Medicare Advantage Plans & Medicare Supplement Plans
Medicare Advantage Plans

Tuesday, August 31, 2010

How to Save Money With Supplemental Insurance

Health Insurance Premiums Too High?

If you are purchasing health insurance with a fairly low deductible and comprehensive coverage, you are surely paying a lot for it. If you buy a private major medical plan, you have to pay the whole deductible. But even if you get group benefits at work, you may have some choices. By taking the lower deductible option, you are probably agreeing to contribute more of the premium every month. Is there a way to make sure you family is well covered, but still pay a bit less?

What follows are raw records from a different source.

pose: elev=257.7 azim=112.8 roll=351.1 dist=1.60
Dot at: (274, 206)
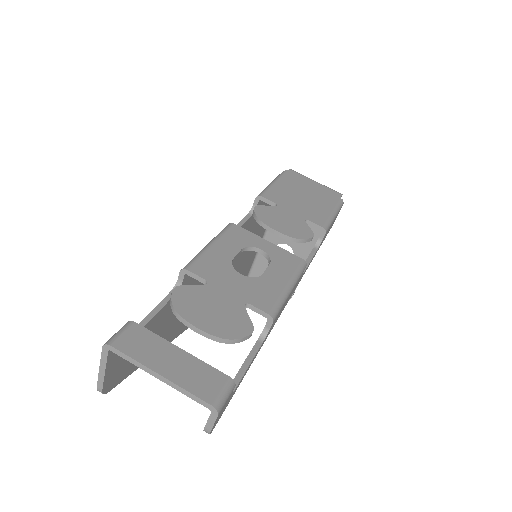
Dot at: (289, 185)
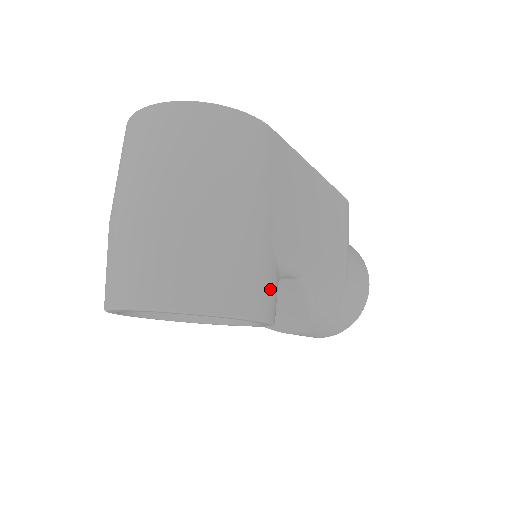
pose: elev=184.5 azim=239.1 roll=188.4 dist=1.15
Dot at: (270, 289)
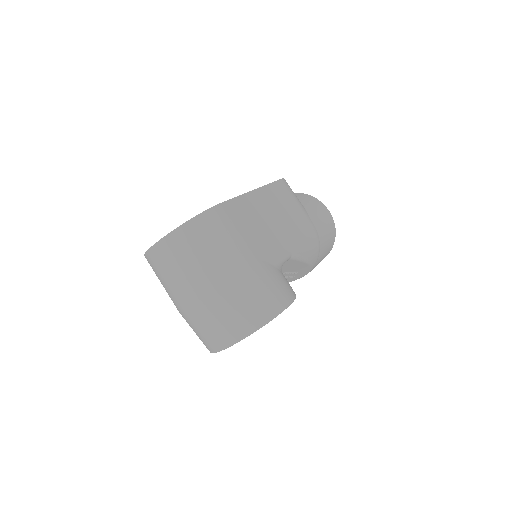
Dot at: (283, 285)
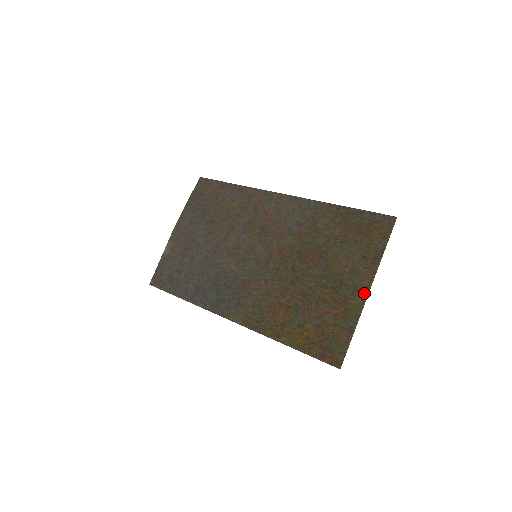
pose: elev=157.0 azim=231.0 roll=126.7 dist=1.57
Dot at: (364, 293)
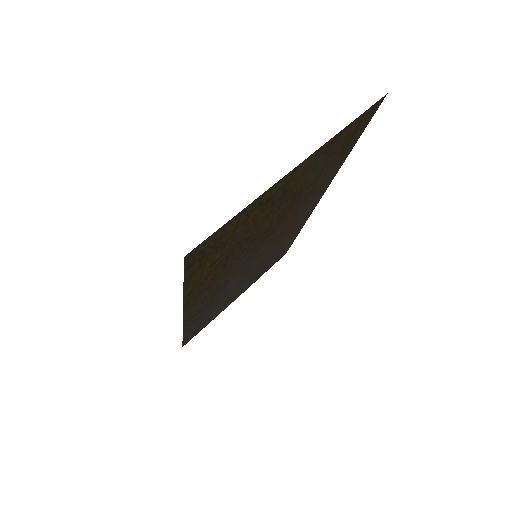
Dot at: (291, 172)
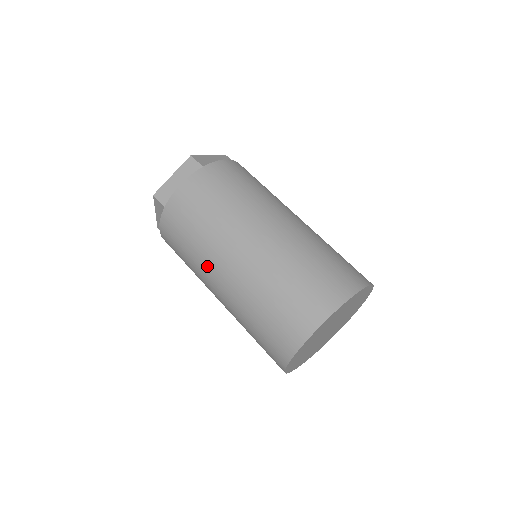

Supplemental Health Insurance May Help

If you can purchase a supplemental health and accident policy, in addition to major medical, you may be able to tailor a great solution. Now all policies are different, and you will have to choose from products that are on the market in your area or allowed by your company benefit plans. But many supplemental health and accident policies actually pay cash for covered health issues. That cash can help you cover deductibles and copays, and it can even be used, sometimes, to pay for some things that a major medical plan does not even cover.

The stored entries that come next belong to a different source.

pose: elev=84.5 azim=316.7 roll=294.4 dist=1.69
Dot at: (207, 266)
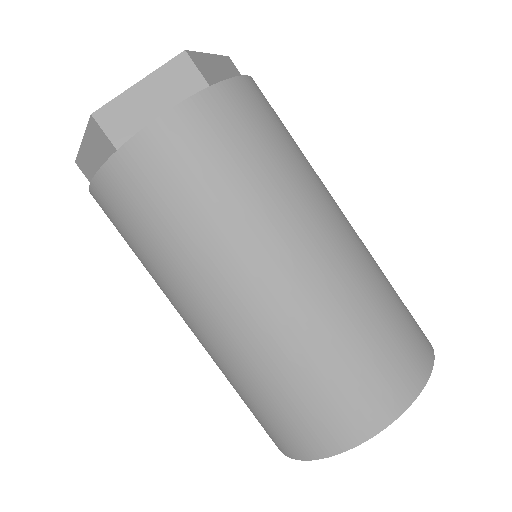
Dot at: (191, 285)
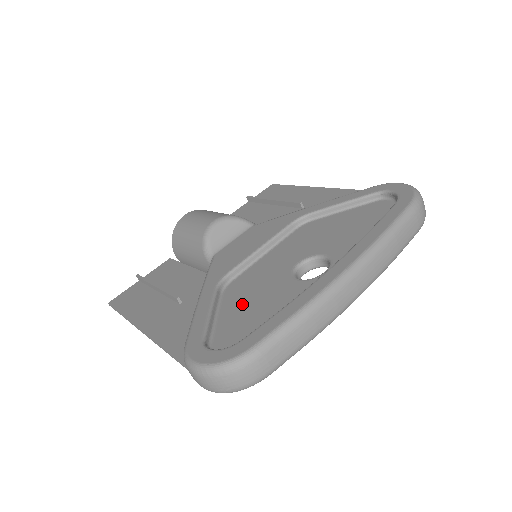
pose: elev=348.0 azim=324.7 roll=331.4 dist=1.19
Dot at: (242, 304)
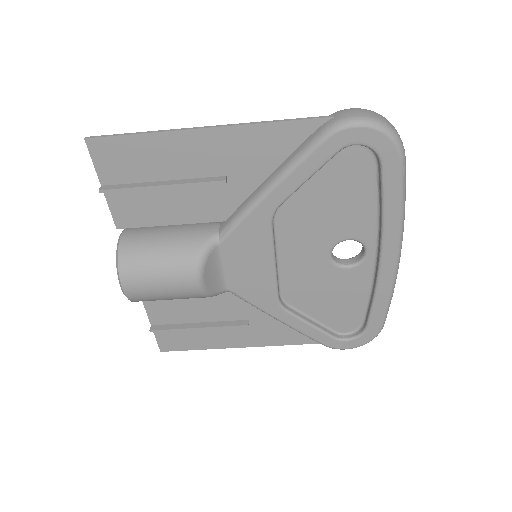
Dot at: occluded
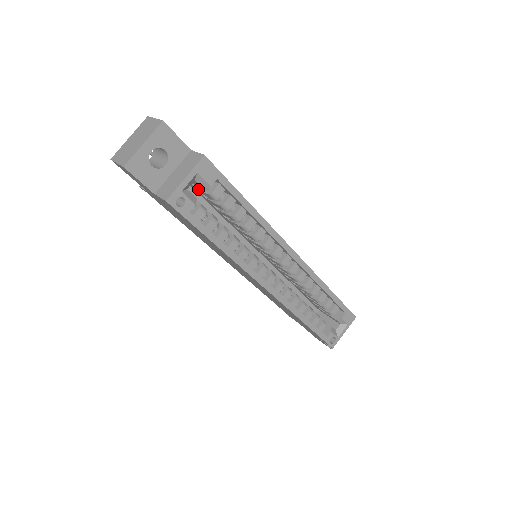
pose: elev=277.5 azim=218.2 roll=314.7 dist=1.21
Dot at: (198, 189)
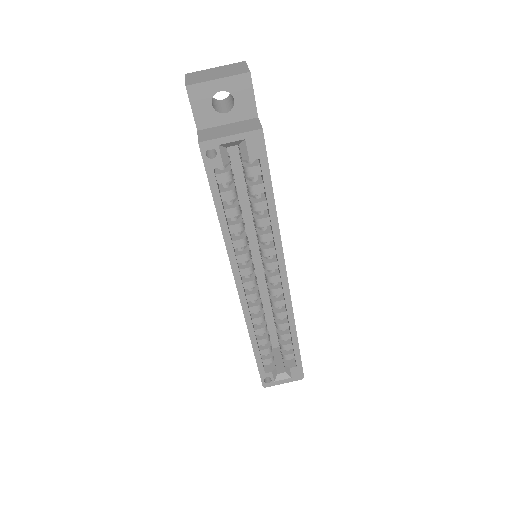
Dot at: (240, 156)
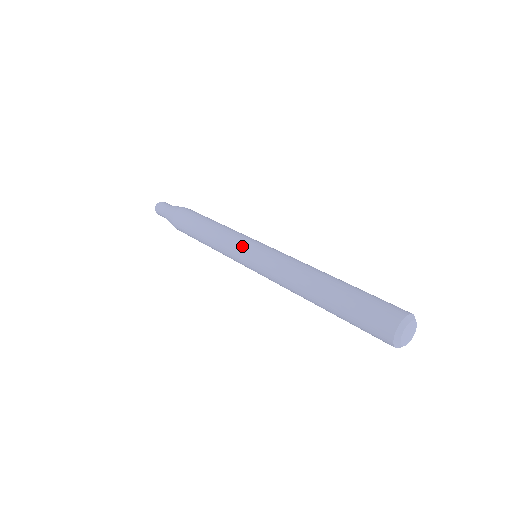
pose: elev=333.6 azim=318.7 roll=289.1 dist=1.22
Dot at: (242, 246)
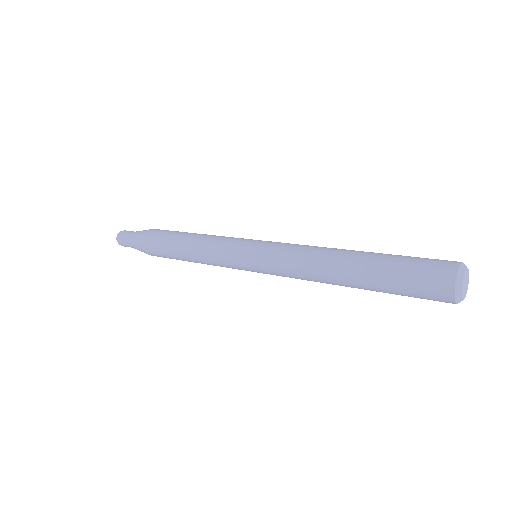
Dot at: (244, 240)
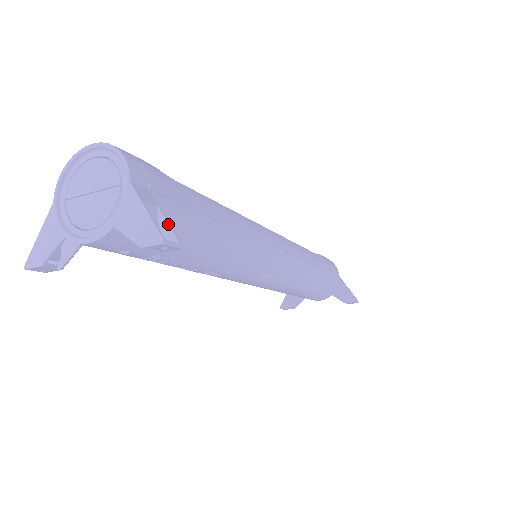
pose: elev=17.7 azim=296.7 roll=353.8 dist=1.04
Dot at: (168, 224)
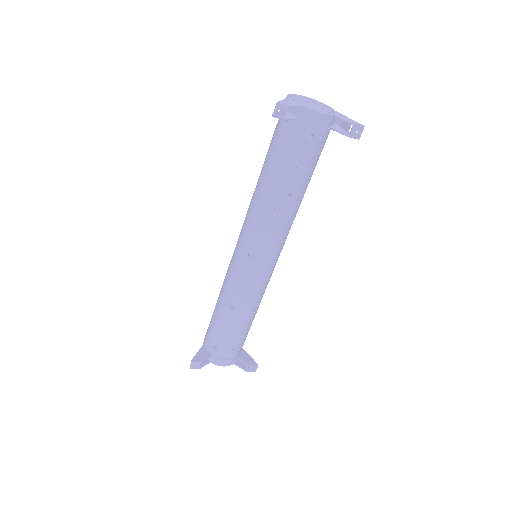
Dot at: (349, 132)
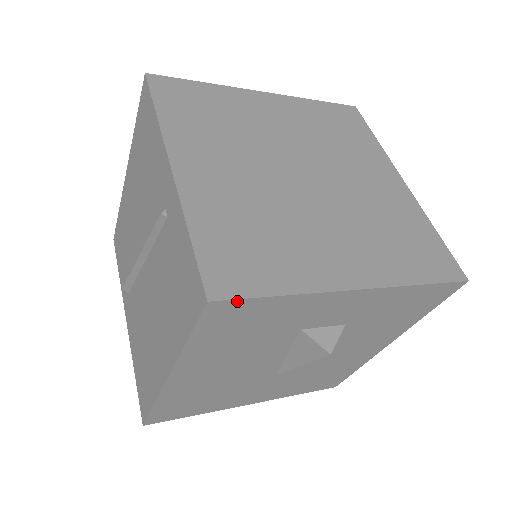
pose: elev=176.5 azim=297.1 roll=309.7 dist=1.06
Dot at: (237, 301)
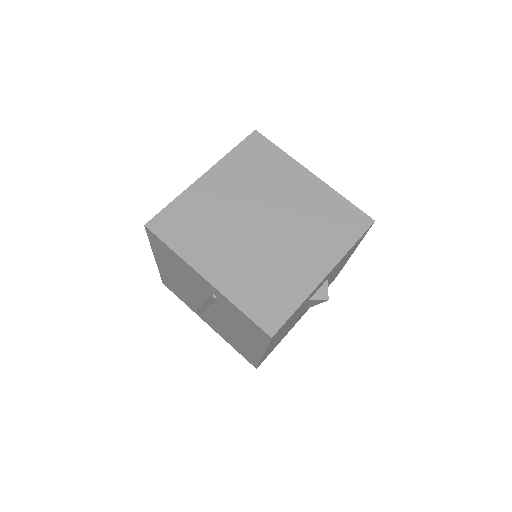
Dot at: (281, 327)
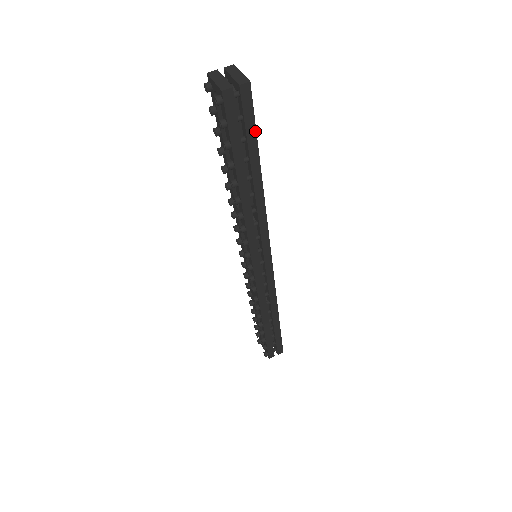
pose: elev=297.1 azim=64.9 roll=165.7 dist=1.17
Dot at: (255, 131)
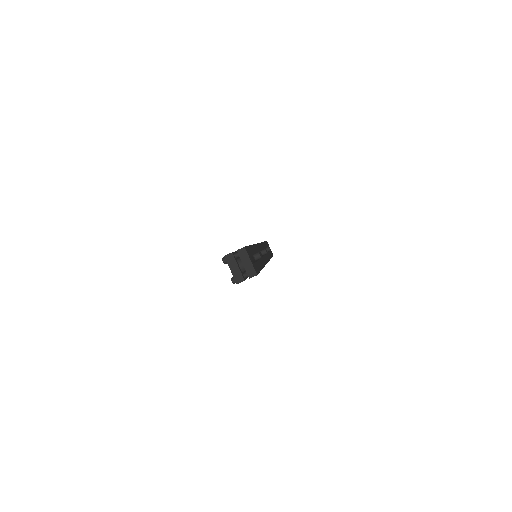
Dot at: occluded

Look at an example. Let us say you purchase major medical with a $1,500 yearly deductible. That means that you will have to pay the first fifteen hundred dollars of your medical expenses every year. Most plans start covering at some percentage after that deductible is used up. Let us say your plan pays 80% up to a yearly maximum of $5,000. After that, the major medical plan kicks in at 100%.

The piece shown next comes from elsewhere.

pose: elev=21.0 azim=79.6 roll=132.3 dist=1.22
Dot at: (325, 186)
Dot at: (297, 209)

An Example Accident With Major Medical Only

In our example, one of the covered family members breaks his leg. This requires a trip to the emergency room and then a few visits to an orthopedist for treatment. We will say the ER visit cost $2,000 which is not an unreasonable assumption. Four visits to an orthopedist for treatment cost $600. So the total bill is $2,600, which does not even include the time lost at work, transportation, etc.

The insured person has to pay the first $1,500, assuming they have not used any of their deductible yet. The insurer agrees to pay eighty percent of the next $1,100, which is $880. So the insured person will still have to pay another $220, bringing the total bill to $1,720.

So far, in this very typical example, the insured person has paid more than the insurer for a common accident.

Our Example With Supplemental Health Insurance And Major Medical

But what if they had actually paid less for a major medical insurance policy with a $2,500 deductible and supplemented that with an inexpensive supplemental accident insurance policy that paid out $2,500 in cash for an accident?

The insured person would only have to come up with $100 out of pocket, and since they had already reached the yearly deductible in this accident, they would not have to worry about it if they needed more medical services later in the year.

Now keep in mind that this is just an example. The numbers I used are from some typical major medical and accident policies, but may not represent an actual case. That all depends upon what types of health insurance plans are marketed in your area or workplace. However, it should give you a starting point to understand how supplemental health insurance can work well for you!